::: DATA PROVIDED
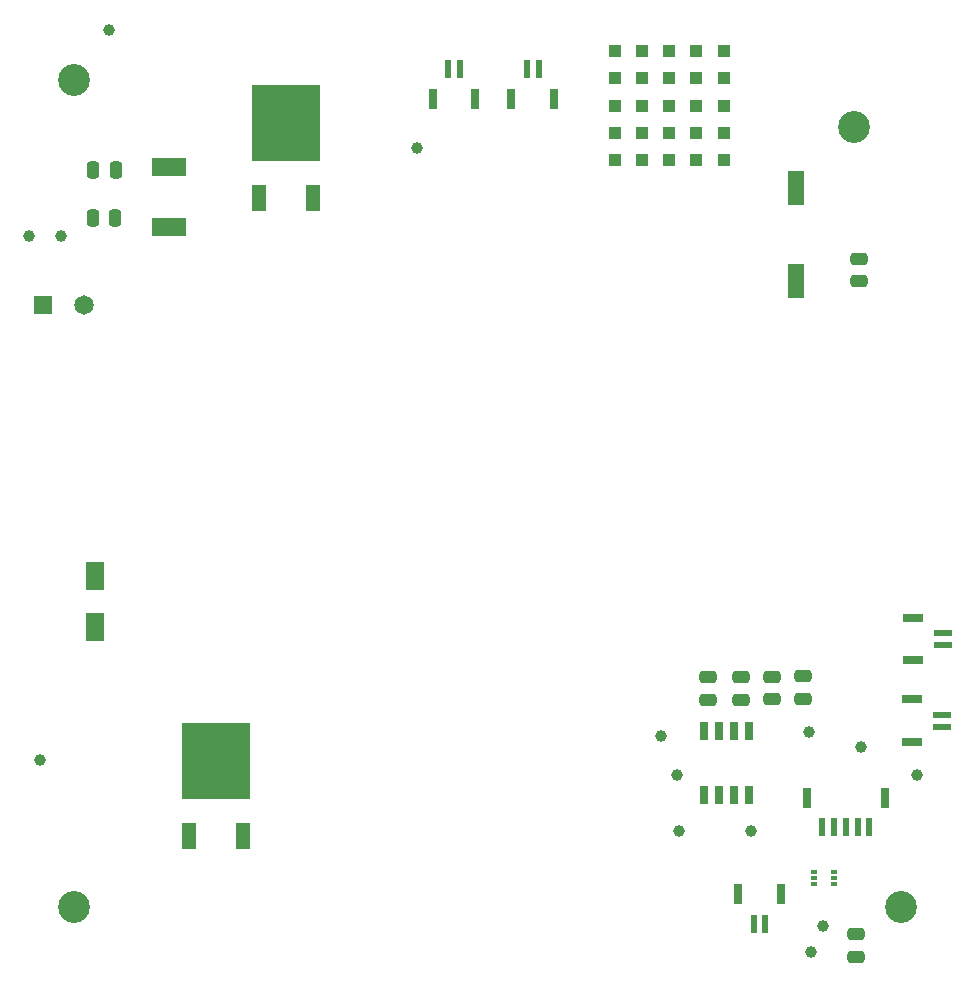
<source format=gbr>
%TF.GenerationSoftware,KiCad,Pcbnew,(6.0.1)*%
%TF.CreationDate,2024-01-14T12:42:03-05:00*%
%TF.ProjectId,PCB POWER,50434220-504f-4574-9552-2e6b69636164,rev?*%
%TF.SameCoordinates,Original*%
%TF.FileFunction,Soldermask,Top*%
%TF.FilePolarity,Negative*%
%FSLAX46Y46*%
G04 Gerber Fmt 4.6, Leading zero omitted, Abs format (unit mm)*
G04 Created by KiCad (PCBNEW (6.0.1)) date 2024-01-14 12:42:03*
%MOMM*%
%LPD*%
G01*
G04 APERTURE LIST*
G04 Aperture macros list*
%AMRoundRect*
0 Rectangle with rounded corners*
0 $1 Rounding radius*
0 $2 $3 $4 $5 $6 $7 $8 $9 X,Y pos of 4 corners*
0 Add a 4 corners polygon primitive as box body*
4,1,4,$2,$3,$4,$5,$6,$7,$8,$9,$2,$3,0*
0 Add four circle primitives for the rounded corners*
1,1,$1+$1,$2,$3*
1,1,$1+$1,$4,$5*
1,1,$1+$1,$6,$7*
1,1,$1+$1,$8,$9*
0 Add four rect primitives between the rounded corners*
20,1,$1+$1,$2,$3,$4,$5,0*
20,1,$1+$1,$4,$5,$6,$7,0*
20,1,$1+$1,$6,$7,$8,$9,0*
20,1,$1+$1,$8,$9,$2,$3,0*%
G04 Aperture macros list end*
%ADD10RoundRect,0.250000X-0.250000X-0.475000X0.250000X-0.475000X0.250000X0.475000X-0.250000X0.475000X0*%
%ADD11C,1.000000*%
%ADD12RoundRect,0.250000X-0.475000X0.250000X-0.475000X-0.250000X0.475000X-0.250000X0.475000X0.250000X0*%
%ADD13RoundRect,0.250000X0.475000X-0.250000X0.475000X0.250000X-0.475000X0.250000X-0.475000X-0.250000X0*%
%ADD14R,0.475000X0.300000*%
%ADD15R,1.550000X0.600000*%
%ADD16R,1.800000X0.800000*%
%ADD17C,2.700000*%
%ADD18R,0.650000X1.525000*%
%ADD19R,0.600000X1.550000*%
%ADD20R,0.800000X1.800000*%
%ADD21R,1.200000X2.200000*%
%ADD22R,5.800000X6.400000*%
%ADD23R,1.470000X3.000000*%
%ADD24R,1.650000X1.650000*%
%ADD25C,1.650000*%
%ADD26R,1.060000X1.060000*%
%ADD27R,1.550000X2.350000*%
%ADD28R,3.000000X1.650000*%
G04 APERTURE END LIST*
D10*
%TO.C,C2*%
X66560000Y-76710000D03*
X68460000Y-76710000D03*
%TD*%
D11*
%TO.C,TP6*%
X63830000Y-78250000D03*
%TD*%
D12*
%TO.C,C8*%
X131420000Y-80150000D03*
X131420000Y-82050000D03*
%TD*%
D11*
%TO.C,TP3*%
X116210000Y-128630000D03*
%TD*%
D13*
%TO.C,C5*%
X124090000Y-117450000D03*
X124090000Y-115550000D03*
%TD*%
D11*
%TO.C,TP7*%
X128410000Y-136620000D03*
%TD*%
D14*
%TO.C,IC1*%
X127652000Y-132070000D03*
X127652000Y-132570000D03*
X127652000Y-133070000D03*
X129328000Y-133070000D03*
X129328000Y-132570000D03*
X129328000Y-132070000D03*
%TD*%
D15*
%TO.C,J7*%
X138440000Y-119760000D03*
X138440000Y-118760000D03*
D16*
X135915000Y-121060000D03*
X135915000Y-117460000D03*
%TD*%
D17*
%TO.C,H3*%
X130990000Y-69000000D03*
%TD*%
D18*
%TO.C,U1*%
X118295000Y-125552000D03*
X119565000Y-125552000D03*
X120835000Y-125552000D03*
X122105000Y-125552000D03*
X122105000Y-120128000D03*
X120835000Y-120128000D03*
X119565000Y-120128000D03*
X118295000Y-120128000D03*
%TD*%
D11*
%TO.C,TP14*%
X116050000Y-123870000D03*
%TD*%
D19*
%TO.C,J3*%
X97630000Y-64100000D03*
X96630000Y-64100000D03*
D20*
X98930000Y-66625000D03*
X95330000Y-66625000D03*
%TD*%
D15*
%TO.C,J4*%
X138520000Y-112830000D03*
X138520000Y-111830000D03*
D16*
X135995000Y-114130000D03*
X135995000Y-110530000D03*
%TD*%
D21*
%TO.C,Q2*%
X80620000Y-74970000D03*
D22*
X82900000Y-68670000D03*
D21*
X85180000Y-74970000D03*
%TD*%
D11*
%TO.C,TP5*%
X61160000Y-78220000D03*
%TD*%
D21*
%TO.C,Q1*%
X74690000Y-129000000D03*
D22*
X76970000Y-122700000D03*
D21*
X79250000Y-129000000D03*
%TD*%
D23*
%TO.C,U4*%
X126130000Y-82060000D03*
X126130000Y-74160000D03*
%TD*%
D19*
%TO.C,J5*%
X128310000Y-128295000D03*
X129310000Y-128295000D03*
X130310000Y-128295000D03*
X131310000Y-128295000D03*
X132310000Y-128295000D03*
D20*
X127010000Y-125770000D03*
X133610000Y-125770000D03*
%TD*%
D19*
%TO.C,J6*%
X104300000Y-64070000D03*
X103300000Y-64070000D03*
D20*
X105600000Y-66595000D03*
X102000000Y-66595000D03*
%TD*%
D11*
%TO.C,TP11*%
X62090000Y-122610000D03*
%TD*%
D17*
%TO.C,H1*%
X64990000Y-135000000D03*
%TD*%
D13*
%TO.C,C7*%
X126690000Y-117400000D03*
X126690000Y-115500000D03*
%TD*%
D11*
%TO.C,TP4*%
X131620000Y-121510000D03*
%TD*%
D17*
%TO.C,H2*%
X64990000Y-65000000D03*
%TD*%
D11*
%TO.C,TP2*%
X122310000Y-128630000D03*
%TD*%
D24*
%TO.C,J1*%
X62305000Y-84095000D03*
D25*
X65805000Y-84095000D03*
%TD*%
D19*
%TO.C,J2*%
X122500000Y-136470000D03*
X123500000Y-136470000D03*
D20*
X121200000Y-133945000D03*
X124800000Y-133945000D03*
%TD*%
D26*
%TO.C,U3*%
X110790000Y-62590000D03*
X113080000Y-62590000D03*
X115370000Y-62590000D03*
X117660000Y-62590000D03*
X119950000Y-62590000D03*
X110790000Y-64880000D03*
X113080000Y-64880000D03*
X115370000Y-64880000D03*
X117660000Y-64880000D03*
X119950000Y-64880000D03*
X110790000Y-67170000D03*
X113080000Y-67170000D03*
X115370000Y-67170000D03*
X117660000Y-67170000D03*
X119950000Y-67170000D03*
X110790000Y-69460000D03*
X113080000Y-69460000D03*
X115370000Y-69460000D03*
X117660000Y-69460000D03*
X119950000Y-69460000D03*
X110790000Y-71750000D03*
X113080000Y-71750000D03*
X115370000Y-71750000D03*
X117660000Y-71750000D03*
X119950000Y-71750000D03*
%TD*%
D10*
%TO.C,C4*%
X66590000Y-72650000D03*
X68490000Y-72650000D03*
%TD*%
D11*
%TO.C,TP13*%
X94020000Y-70730000D03*
%TD*%
D13*
%TO.C,C6*%
X118630000Y-117490000D03*
X118630000Y-115590000D03*
%TD*%
D11*
%TO.C,TP8*%
X136340000Y-123830000D03*
%TD*%
D27*
%TO.C,D1*%
X66740000Y-111330000D03*
X66740000Y-107030000D03*
%TD*%
D28*
%TO.C,U2*%
X73040000Y-77440000D03*
X73040000Y-72340000D03*
%TD*%
D13*
%TO.C,C1*%
X131150000Y-139230000D03*
X131150000Y-137330000D03*
%TD*%
D11*
%TO.C,TP10*%
X114700000Y-120510000D03*
%TD*%
D17*
%TO.C,H4*%
X134990000Y-135000000D03*
%TD*%
D11*
%TO.C,TP9*%
X67920000Y-60740000D03*
%TD*%
%TO.C,TP1*%
X127360000Y-138800000D03*
%TD*%
D13*
%TO.C,C3*%
X121450000Y-117470000D03*
X121450000Y-115570000D03*
%TD*%
D11*
%TO.C,TP12*%
X127180000Y-120230000D03*
%TD*%
M02*

</source>
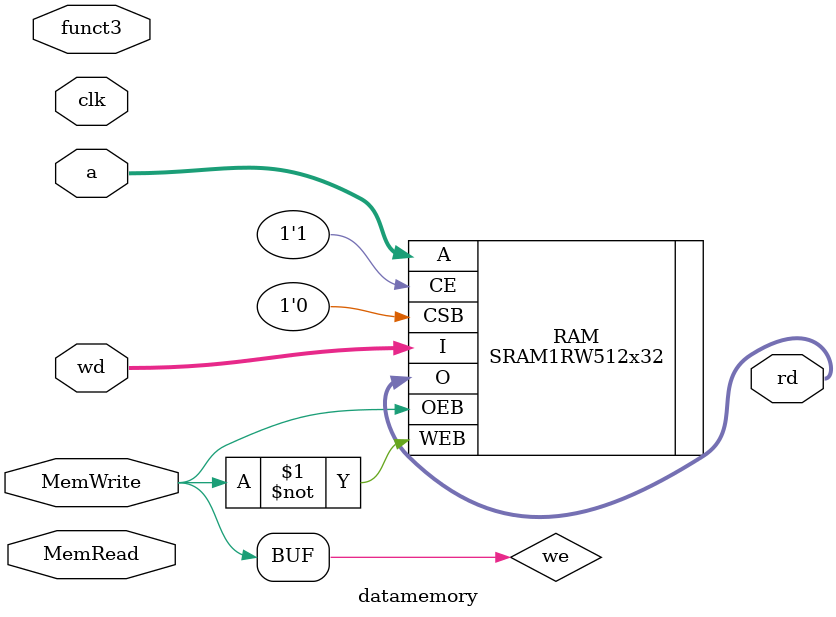
<source format=sv>
`timescale 1ns / 1ps

module datamemory#(
    parameter DM_ADDRESS = 9 ,
    parameter DATA_W = 32
    )(
    input logic clk,
	input logic MemRead , // comes from control unit
    input logic MemWrite , // Comes from control unit
    input logic [ DM_ADDRESS -1:0] a , // Read / Write address - 9 LSB bits of the ALU output
    input logic [2:0] funct3, // Funct3 to choose between (LW,LH,LB,LHU,LBU,SW,SH,SB)
    input logic [ DATA_W -1:0] wd , // Write Data
    output logic [ DATA_W -1:0] rd // Read Data
    );

`ifdef __SIM__
    
    logic [DATA_W-1:0] mem [(2**(DM_ADDRESS-2))-1:0];
    
    always_comb 
    begin
       if(MemRead)
		begin
		if(funct3 == 3'b000) //LB
			begin
				if(a[1:0] == 2'b0)
					rd = $signed({mem[a[DM_ADDRESS-1:2]][7]? 24'hffffff:24'b0,mem[a[DM_ADDRESS-1:2]][7:0]});
				else if(a[1:0]==2'b1)
					rd = $signed({mem[a[DM_ADDRESS-1:2]][15]? 16'hffff:16'b0,mem[a[DM_ADDRESS-1:2]][15:8],8'b0});
				else if(a[1:0]==2'b10)
					rd = $signed({mem[a[DM_ADDRESS-1:2]][23]? 8'hff:8'b0,mem[a[DM_ADDRESS-1:2]][23:16],16'b0});
				else
					rd = $signed({mem[a[DM_ADDRESS-1:2]][31:24],24'b0});
			end
		else if(funct3 == 3'b001) //LH
			begin
				if(a[1] == 1'b0)
					rd = $signed({mem[a[DM_ADDRESS-1:2]][15]? 16'hffff:16'b0,mem[a[DM_ADDRESS-1:2]][15:0]});
				else if(a[1]==1'b1)
					rd = $signed({mem[a[DM_ADDRESS-1:2]][31:16],16'b0});
			end
		else if(funct3 == 3'b010) //LW
			begin
				rd = $signed(mem[a[DM_ADDRESS-1:2]]);
				if(rd[0]===1'bx)
					rd[7:0] = 8'b0;
				if(rd[8]===1'bx)
					begin
					if(rd[7] == 1'b1)
						rd[15:8] = 8'hFF;
					else
						rd[15:8] = 8'b0;
					end
				if(rd[16]===1'bx)
					begin
					if(rd[15] == 1'b1)
						rd[23:16] = 8'hFF;
					else
						rd[23:16] = 8'b0;
					end
				if(rd[24]===1'bx)
					begin
					if(rd[23] == 1'b1)
						rd[31:24] = 8'hFF;
					else
						rd[31:24] = 8'b0;
					end
			end
		else if(funct3 == 3'b100) //LBU
			begin
				if(a[1:0] == 2'b0)
					rd = {24'b0,mem[a[DM_ADDRESS-1:2]][7:0]};
				else if(a[1:0]==2'b1)
					rd = {16'b0,mem[a[DM_ADDRESS-1:2]][15:8],8'b0};
				else if(a[1:0]==2'b10)
					rd = {8'b0,mem[a[DM_ADDRESS-1:2]][23:16],16'b0};
				else
					rd = {mem[a[DM_ADDRESS-1:2]][31:24],24'b0};
			end
		else if(funct3 == 3'b101) //LHU
			begin
				if(a[1] == 1'b0)
					rd = {16'b0,mem[a[DM_ADDRESS-1:2]][15:0]};
				else if(a[1]==1'b1)
					rd = {mem[a[DM_ADDRESS-1:2]][31:16],16'b0};
			end
		else
			rd = 'b0;
		end
	end
    
    always @(posedge clk) begin
       if (MemWrite)
		begin
		if(funct3 == 3'b000)                                         //SB
			begin
                if(a[1:0] == 2'b0)
                    mem[a[DM_ADDRESS-1:2]][7:0] = wd[7:0];
                else if(a[1:0] == 2'b1)
                    mem[a[DM_ADDRESS-1:2]][15:8] = wd[15:8];
                else if(a[1:0] == 2'b10)
                    mem[a[DM_ADDRESS-1:2]][23:16] = wd[23:16];
                else
                    mem[a[DM_ADDRESS-1:2]][31:24] = wd[31:24];
			end
            else if(funct3 == 3'b001)                                         //SH
			begin
                if(a[1] == 1'b0)
                    mem[a[DM_ADDRESS-1:2]][15:0] = wd[15:0];
                else
                    mem[a[DM_ADDRESS-1:2]][31:16] = wd[31:16];
			end
            else if(funct3 == 3'b010)                                         //SW
                mem[a[DM_ADDRESS-1:2]] = wd;
		else
			mem[a[DM_ADDRESS-1:2]] = mem[a[DM_ADDRESS-1:2]];
           end
    end

`else

  logic we;

    assign we = MemWrite;

  

   SRAM1RW512x32 RAM (

         .A       ( a[8:0] ),

         .CE      ( 1'b1   ),

         .WEB     ( ~we    ),

         .OEB     ( we     ),

         .CSB     ( 1'b0   ),

         .I       ( wd    ),

         .O       ( rd    )

         );
		 


`endif
    
endmodule

</source>
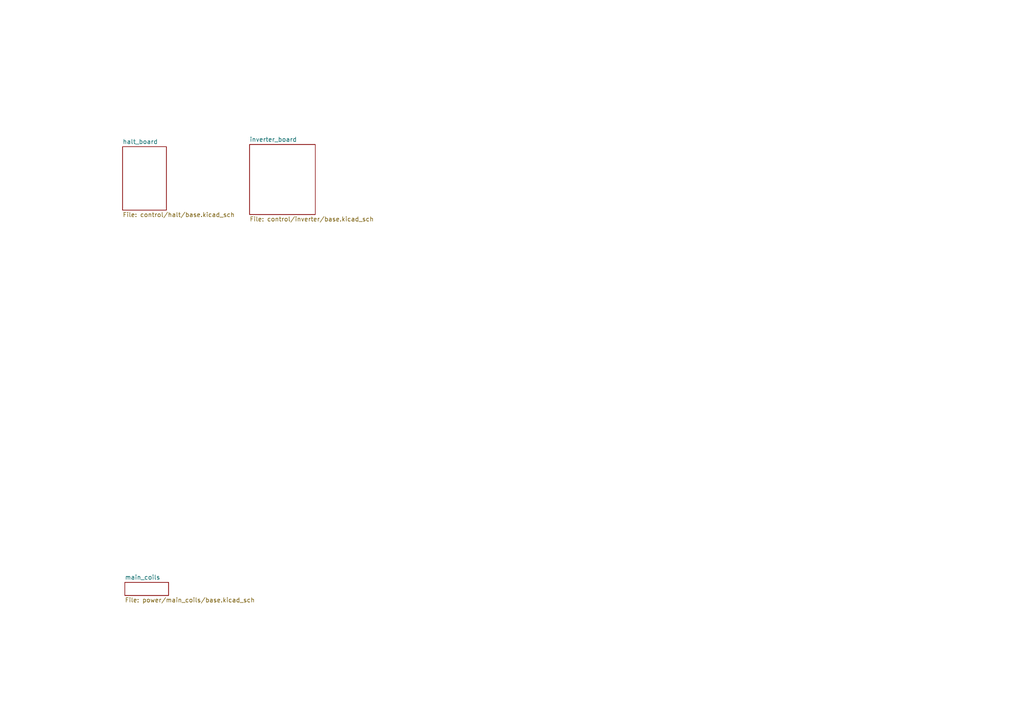
<source format=kicad_sch>
(kicad_sch
	(version 20250114)
	(generator "eeschema")
	(generator_version "9.0")
	(uuid "606d342f-174b-4504-b335-50f65aa4e733")
	(paper "A4")
	(lib_symbols)
	(sheet
		(at 36.195 168.91)
		(size 12.7 3.81)
		(exclude_from_sim no)
		(in_bom yes)
		(on_board yes)
		(dnp no)
		(fields_autoplaced yes)
		(stroke
			(width 0.1524)
			(type solid)
		)
		(fill
			(color 0 0 0 0.0000)
		)
		(uuid "0525e434-2bc2-4b88-bfc1-b7165aa99337")
		(property "Sheetname" "main_coils"
			(at 36.195 168.1984 0)
			(effects
				(font
					(size 1.27 1.27)
				)
				(justify left bottom)
			)
		)
		(property "Sheetfile" "power/main_coils/base.kicad_sch"
			(at 36.195 173.3046 0)
			(effects
				(font
					(size 1.27 1.27)
				)
				(justify left top)
			)
		)
		(instances
			(project "hardware"
				(path "/606d342f-174b-4504-b335-50f65aa4e733"
					(page "13")
				)
			)
		)
	)
	(sheet
		(at 72.39 41.91)
		(size 19.05 20.32)
		(exclude_from_sim no)
		(in_bom yes)
		(on_board yes)
		(dnp no)
		(fields_autoplaced yes)
		(stroke
			(width 0.1524)
			(type solid)
		)
		(fill
			(color 0 0 0 0.0000)
		)
		(uuid "31b9362a-87aa-4ca5-9e9f-d5489b7d3e5d")
		(property "Sheetname" "inverter_board"
			(at 72.39 41.1984 0)
			(effects
				(font
					(size 1.27 1.27)
				)
				(justify left bottom)
			)
		)
		(property "Sheetfile" "control/inverter/base.kicad_sch"
			(at 72.39 62.8146 0)
			(effects
				(font
					(size 1.27 1.27)
				)
				(justify left top)
			)
		)
		(instances
			(project "hardware"
				(path "/606d342f-174b-4504-b335-50f65aa4e733"
					(page "8")
				)
			)
		)
	)
	(sheet
		(at 35.56 42.545)
		(size 12.7 18.415)
		(exclude_from_sim no)
		(in_bom yes)
		(on_board yes)
		(dnp no)
		(fields_autoplaced yes)
		(stroke
			(width 0.1524)
			(type solid)
		)
		(fill
			(color 0 0 0 0.0000)
		)
		(uuid "9d9bac97-3577-4438-bb72-9616a5994fba")
		(property "Sheetname" "halt_board"
			(at 35.56 41.8334 0)
			(effects
				(font
					(size 1.27 1.27)
				)
				(justify left bottom)
			)
		)
		(property "Sheetfile" "control/halt/base.kicad_sch"
			(at 35.56 61.5446 0)
			(effects
				(font
					(size 1.27 1.27)
				)
				(justify left top)
			)
		)
		(instances
			(project "hardware"
				(path "/606d342f-174b-4504-b335-50f65aa4e733"
					(page "5")
				)
			)
		)
	)
	(sheet_instances
		(path "/"
			(page "1")
		)
	)
	(embedded_fonts no)
)

</source>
::::::
The range runs from the line above containing "X128410000Y-136620000D03*" to the line containing "X118295000Y-120128000D03*", inclusive. Restate those lines word for word and no others.

X128410000Y-136620000D03*
%TD*%
D14*
%TO.C,IC1*%
X127652000Y-132070000D03*
X127652000Y-132570000D03*
X127652000Y-133070000D03*
X129328000Y-133070000D03*
X129328000Y-132570000D03*
X129328000Y-132070000D03*
%TD*%
D15*
%TO.C,J7*%
X138440000Y-119760000D03*
X138440000Y-118760000D03*
D16*
X135915000Y-121060000D03*
X135915000Y-117460000D03*
%TD*%
D17*
%TO.C,H3*%
X130990000Y-69000000D03*
%TD*%
D18*
%TO.C,U1*%
X118295000Y-125552000D03*
X119565000Y-125552000D03*
X120835000Y-125552000D03*
X122105000Y-125552000D03*
X122105000Y-120128000D03*
X120835000Y-120128000D03*
X119565000Y-120128000D03*
X118295000Y-120128000D03*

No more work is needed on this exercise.